**WORK REQUEST**
An exact repetition of the data below, without images, is the expected answer.

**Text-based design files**
* * * * * * *

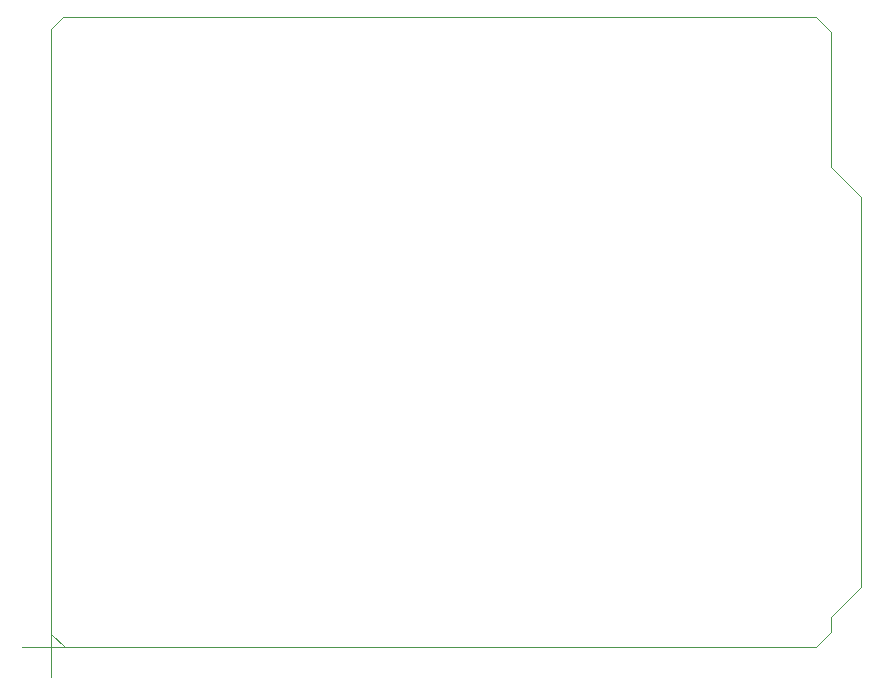
<source format=gbr>
G04 CAM350 V9.5.1 (Build 211) Date:  Tue May 10 22:49:43 2016 *
G04 Database: (Untitled) *
G04 Layer 3: canduino-Edge_C *
%FSLAX46Y46*%
%MOMM*%
%SFA1.000B1.000*%

%MIA0B0*%
%IPPOS*%
%ADD27C,0.10000*%
%LNcanduino-Edge_C*%
%LPD*%
G54D27*
X112943000Y-131699000D02*
G01X117943000D01*
X115443000Y-129199000D02*
G01Y-134199000D01*
Y-79375000D02*
G01Y-79502000D01*
X116459000Y-78359000D02*
G01X115443000Y-79375000D01*
X180213000Y-78359000D02*
G01X116459000D01*
X181483000Y-79629000D02*
G01X180213000Y-78359000D01*
X181483000Y-91059000D02*
G01Y-79629000D01*
X184023000Y-93599000D02*
G01X181483000Y-91059000D01*
X184023000Y-126619000D02*
G01Y-93599000D01*
X181483000Y-129159000D02*
G01X184023000Y-126619000D01*
X181483000Y-130429000D02*
G01Y-129159000D01*
X180213000Y-131699000D02*
G01X181483000Y-130429000D01*
X116586000Y-131699000D02*
G01X180213000D01*
X115443000Y-130556000D02*
G01X116586000Y-131699000D01*
X115443000Y-79502000D02*
G01Y-130556000D01*
M02*

</source>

* * * * * * *

**TASK RESPONSE**
<source format=gbr>
G04 CAM350 V9.5.1 (Build 211) Date:  Tue May 10 22:49:43 2016 *
G04 Database: (Untitled) *
G04 Layer 3: canduino-Edge_C *
%FSLAX46Y46*%
%MOMM*%
%SFA1.000B1.000*%

%MIA0B0*%
%IPPOS*%
%ADD27C,0.10000*%
%LNcanduino-Edge_C*%
%LPD*%
G54D27*
X112943000Y-131699000D02*
G01X117943000D01*
X115443000Y-129199000D02*
G01Y-134199000D01*
Y-79375000D02*
G01Y-79502000D01*
X116459000Y-78359000D02*
G01X115443000Y-79375000D01*
X180213000Y-78359000D02*
G01X116459000D01*
X181483000Y-79629000D02*
G01X180213000Y-78359000D01*
X181483000Y-91059000D02*
G01Y-79629000D01*
X184023000Y-93599000D02*
G01X181483000Y-91059000D01*
X184023000Y-126619000D02*
G01Y-93599000D01*
X181483000Y-129159000D02*
G01X184023000Y-126619000D01*
X181483000Y-130429000D02*
G01Y-129159000D01*
X180213000Y-131699000D02*
G01X181483000Y-130429000D01*
X116586000Y-131699000D02*
G01X180213000D01*
X115443000Y-130556000D02*
G01X116586000Y-131699000D01*
X115443000Y-79502000D02*
G01Y-130556000D01*
M02*

</source>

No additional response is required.